Sulle tracce del capostipite della commedia all’italiana. Ma ora con “I soliti ignoti”, dopo 60 anni, addio all’antico fascino

MILANO, venerdì 11 febbraio ► (di Paolo A. Paganini) C’era una volta la “commedia all’italiana”. Diciamo che, nelle glorificazioni dei vari generi cinematografici, come appunto la “commedia all’italiana”, c’era una volta il film di Monicelli, “I soliti ignoti”. Era il 1958. Da allora a oggi è considerato storicamente l’emblema, il simbolo, il capostipite per antonomasia della “commedia all’italiana”. Nata tra le cosce del neorealismo, tra il 1950 e il 1960, ne riportava tutti gli stimoli, la vitalità e i fervori, in un crogiuolo dove si fondevano “commedia di costume”, dramma e comicità a sfondo sociale o politico o satirico, con un moralismo di sottofondo, dove non mancava una più o meno marcata intenzione didattica, per compiacere ora la sinistra ora la destra.
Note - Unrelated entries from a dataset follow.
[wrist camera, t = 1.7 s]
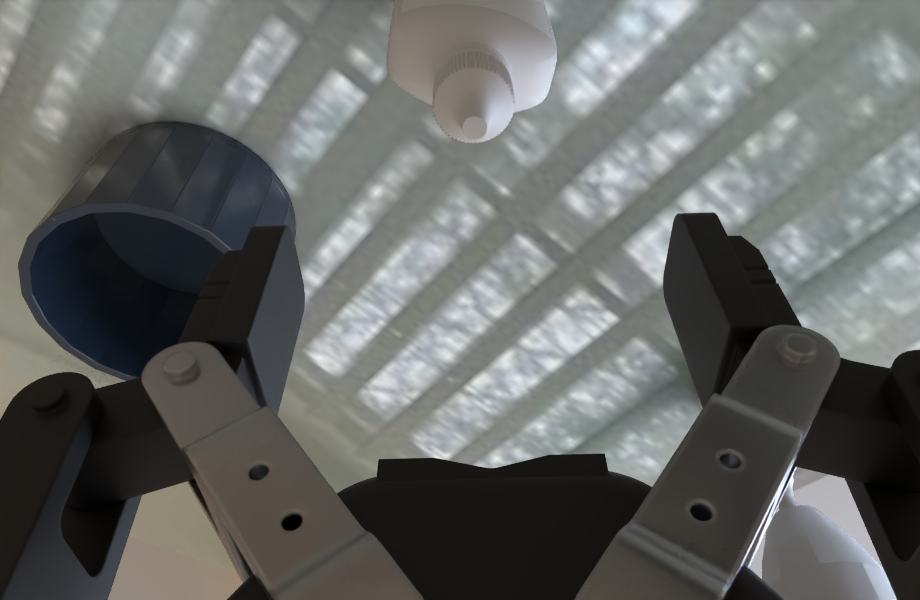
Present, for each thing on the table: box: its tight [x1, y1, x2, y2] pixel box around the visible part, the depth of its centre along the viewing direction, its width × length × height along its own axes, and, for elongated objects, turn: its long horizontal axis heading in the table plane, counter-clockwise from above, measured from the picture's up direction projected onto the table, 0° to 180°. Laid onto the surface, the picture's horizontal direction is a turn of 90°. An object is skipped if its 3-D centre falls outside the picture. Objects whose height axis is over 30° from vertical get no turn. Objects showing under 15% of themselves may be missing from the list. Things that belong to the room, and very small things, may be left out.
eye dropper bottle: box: [386, 0, 557, 143], centre depth 24 cm, size 4×6×12 cm
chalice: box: [698, 396, 897, 600], centre depth 37 cm, size 7×7×18 cm
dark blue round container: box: [18, 122, 296, 381], centre depth 33 cm, size 10×10×7 cm
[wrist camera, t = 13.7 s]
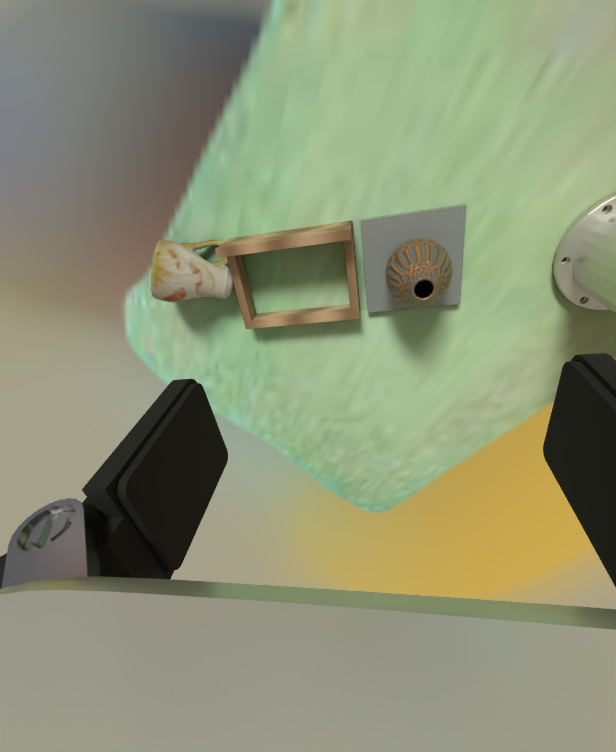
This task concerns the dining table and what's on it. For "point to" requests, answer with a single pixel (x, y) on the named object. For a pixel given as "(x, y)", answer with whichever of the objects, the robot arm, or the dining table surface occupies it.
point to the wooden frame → (286, 240)
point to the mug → (188, 273)
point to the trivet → (400, 228)
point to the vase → (418, 272)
Ancora per diversi anni il pendolo politico sarebbe oscillato tra DC e PCI.
Ma “I soliti ignoti” sono stati un capolavoro assoluto.
Come tutti i capostipiti, era nutrimento per tutti gusti. Già lo staff attoriale – udite udite – aveva nomi come Vittorio Gassman (che debuttava nel comico, con il personaggio d’un pugilatore suonato); Marcello Mastroianni (fotografo squattrinato), Claudia Cardinale e Tiberio Murgia (esordienti); e ancora: Totò (scassinatore in pensione) e poi Renato Salvatori, Carla Gravina, Memmo Carotenuto… Basta. Tutti personaggi e personaggini rappresentativi di tipiche categorie sociali di falliti, di poveracci, perennemente in bolletta, tra fame e debiti, tutti quelli, insomma, che, con rispettoso uso dei vari dialetti, da Nord a Sud, erano usciti malconci in un dopoguerra tra macerie e disoccupazione.
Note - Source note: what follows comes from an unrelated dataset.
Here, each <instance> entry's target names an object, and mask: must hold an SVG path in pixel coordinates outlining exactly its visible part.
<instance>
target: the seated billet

Non mariuoli, ma povera gente alla ricerca di una sopravvivenza.
Qui, dunque, anche in teatro, abbiamo a che fare con una scalcinata e improvvisata banda del buco, sicura finalmente di un provvidenziale “risarcimento” economico, che avrebbe sanato tutti i loro guai. Riescono a farsi dare la soffiata d’un colpo sicuro in un monte di pietà confinante con la cucina di un appartamento, dove sarebbe stato un gioco di ragazzi sfondare una parete di carta velina e arrivare dritti dritti alla cassaforte del monte di pietà. Tutto andrà storto. Rimarrà il conforto di una pentola di pasta e ceci nella cucina dell’appartamento…
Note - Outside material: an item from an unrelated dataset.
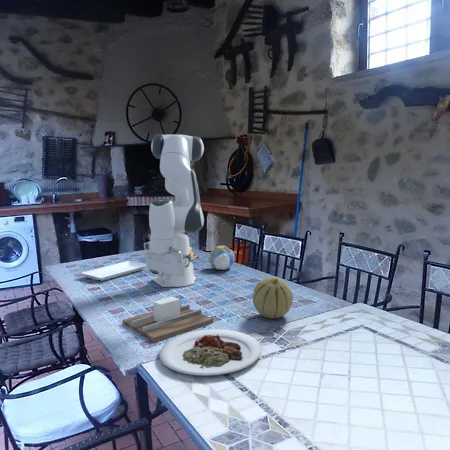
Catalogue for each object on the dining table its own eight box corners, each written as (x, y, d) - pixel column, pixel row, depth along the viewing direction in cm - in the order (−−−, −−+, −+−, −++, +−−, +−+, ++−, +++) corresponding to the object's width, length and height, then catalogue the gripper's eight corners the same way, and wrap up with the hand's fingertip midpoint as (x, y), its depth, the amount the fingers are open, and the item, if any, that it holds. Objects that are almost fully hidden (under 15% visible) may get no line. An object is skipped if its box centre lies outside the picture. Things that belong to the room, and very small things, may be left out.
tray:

Così nel film e così in teatro. Al Manzoni, dove, in un paio d’ore con un intervallo, si svolge un fedele canovaccio dell’opera di Monicelli. Trascina di forza dagli anni Cinquanta ai nostri tempi, al nostro impoverito oggi, e conserva solo traccia degli antichi umori sociali, morali, ritrovandoci ora in un mondo che non gli appartiene più. Oggi non esisterebbe quella banda di balordi disperati. Sarebbe sostituita da manipoli di giovinastri violenti e di delinquenziale vocazione alla prevaricazione, alla ferocia, alla mancanza di pietà e di rispetto, di amore e di solidarietà. Caratteri morali ancora ritrovabili negli anni Cinquanta.
Ora, i nostri attori, sul palcoscenico, rappresentano una dignitosa banda di generosi professionisti, che ce la mettono tutto per dare credibilità a una operazione teatrale divertente e inutile (come la brutta e inutile scenografia di Luigi Ferrigno).
I personaggi del film ci sono tutti, addirittura i nostri attori ne imitano tic e caratteri, utili a far ricordare agli anziani il godimento procurato allora da Monicelli. Per il resto si ride. A proposito o a sproposito.
Credo che il regista Vinicio Marchioni non avrebbe potuto fare di più, se non fare il rabdomante di quelle antiche tracce.
Mutatis mutandis, gli attori (Giuseppe Zeno, Fabio Triano. Paolo Giovannucci, Salvatore Caruso, Vito Facciolla, Antonio Grosso, Ivano schiavi e Marilena Anniballi) entrano con convincente disinvoltura nei vecchi panni cinematografici di Capannelle, del pugilatore, del fotografo, delle servette Nicoletta e di Carmela…
E il pubblico si diverte. Che vuoi di più a carnevale?
Si replica fino a domenica 20 febbraio.